Regardless of whether it was appropriate or not, it was the Elves who chose to accept this outcome.
They were not opportunists. When he opened the door for them, many hesitated to leave by his side.
But when the first person, Bertha, walked out of her cage to follow him, the rest did the same.
If one of them could accept him as their saviour, it would be immature for the rest to not show ego.
The initial first to follow, Bertha, became ten.
The ten who followed became twenty.
And the twenty multiplied into a hundred.
Everyone had fallen under the man's banner.
The liberator would never be forgotten by these women who knew gratitude. His face etched in.
Voice, attitude, eyes, and overall atmosphere was remembered in their memory spanning millennia.
From the flames of their undoing became the fires of insurrection. No more were they the real dolls.
When the hope of escape from the undergrounds was given, that light burned like the evening sun.
This became the story of their homecoming.
They once walked the forests as hunters, and now they walked the burning building as predators.
Their return was destiny.
The deaths of their captors was fate.
The door to the world that had been their lives throughout countless centuries had been closed.
They stood within a dungeon and embraced the survivor that had escaped all those years ago.
Bertha saw that the child was now a woman.
She was no longer dainty and plump. Those shaking eyes held a warmth beyond her years.
And with their liberation successful, the saviour they had so admired vanished into a puff of smoke.
A few days after they had rested and regained their usual faculties, they searched around for him.
Only to see he was nowhere to be found.
Bertha wasn't accepting of this. She couldn't allow their saviour to leave without giving him gratitude.
Talk to him and see him as more than a mortal.
She and many hadn't been able to get that person out of their heads. They wanted to know more.
Maybe they could be friends.
Alas, their hopes were dashed by the reality.
"Girtha died on the way here, and your saviour left through the front door to return to his roots." Talia spoke to them. Her words speaking as if this man was but a mere mercenary. He didn't deserve it.
Their love and affection weren't meant for him.
"She died…?" In light of her sister's demise in the dark, her thoughts about her hero had waned.
"I'm sorry for your loss." Talia consoled the weakened High Elf that lost strength in her legs.
Girtha might have been a frail woman, but she was still the sister of someone who everyone admired.
The grief Bertha felt became the only place they could give attention to for a while. It was too tragic.
Bertha had held on for the sake of her only sister in life. The only person she could be sincere with.
But not that beloved sibling was gone?
She hadn't cried centuries, but the notice of her sister's death was enough evoke misery.
None of them had noticed the coldness returning to Talia's eyes when they mourned their family.
The sister of their clan.
The only evidence to show what had happened not long ago was the trace of blood hid on her palm.

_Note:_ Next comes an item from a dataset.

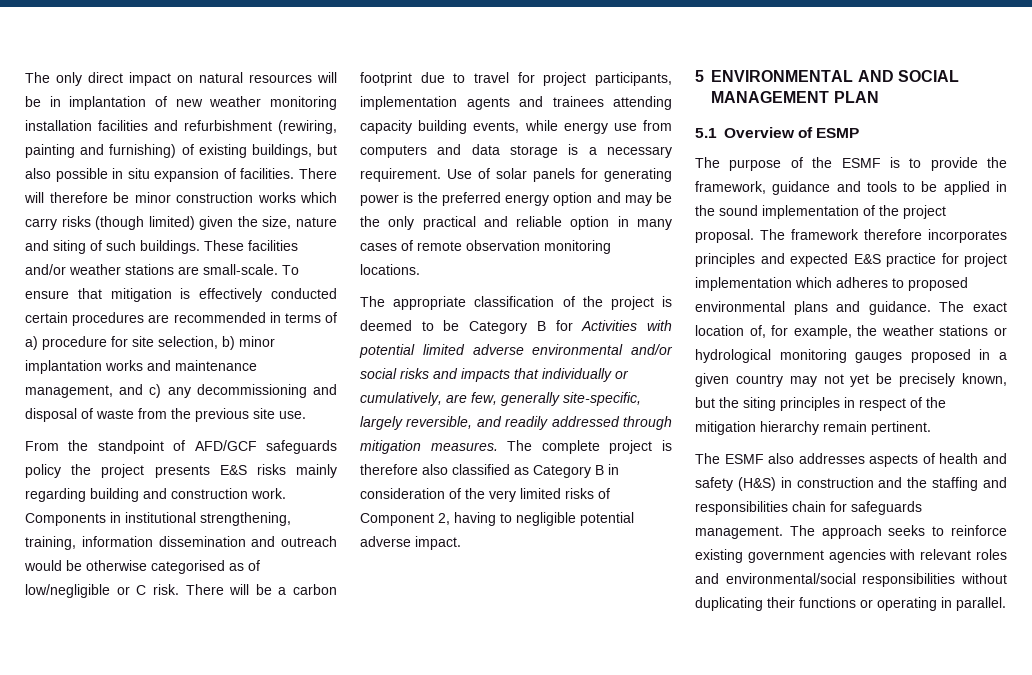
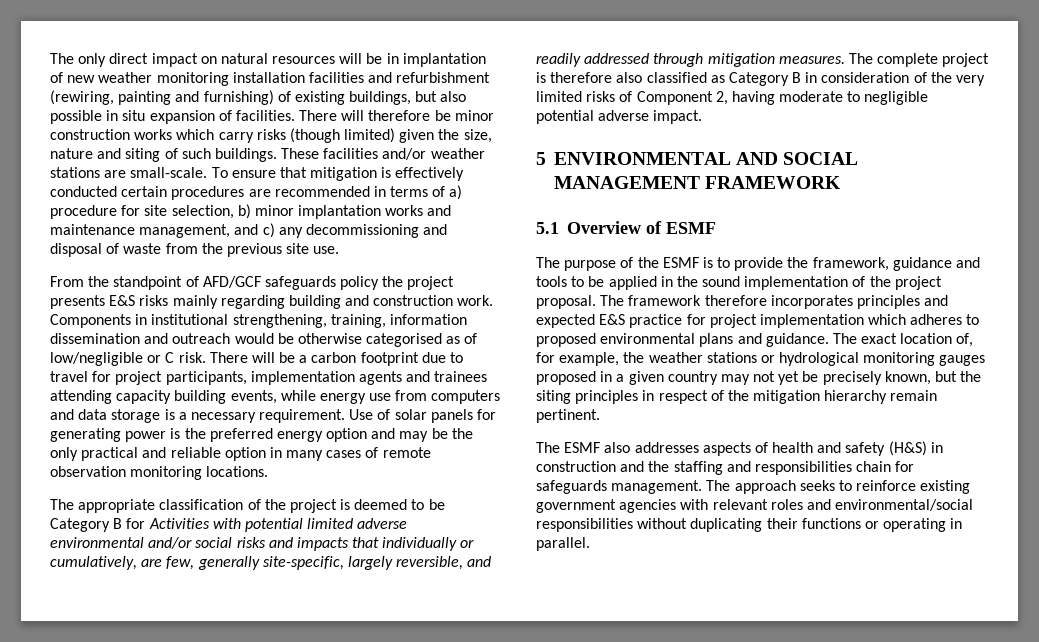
(496, 519) none -> [779,91,844,102] moderate
[833,91,879,103] PLAN -> [705,176,842,189] FRAMEWORK
[816,128,860,138] ESMP -> [665,222,716,234] ESMF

They did not know the story of their liberation was only the backdrop to a tragedy about betrayal.
How even though Girtha was loved by Bertha, there was one individual who deemed her as worthless.
Nothing compared to the wider arcs and stories.
It was what humans called 'the bigger picture'.
The hands bloodied by betrayal could not be washed off. One day, karma will return to her.
And enact vengeance beyond dignity.
Would the new and aspiring 'Calamity Crusher' of the current era protect her? Or will it be over fast?
The answer will one day fall in Bertha's hands.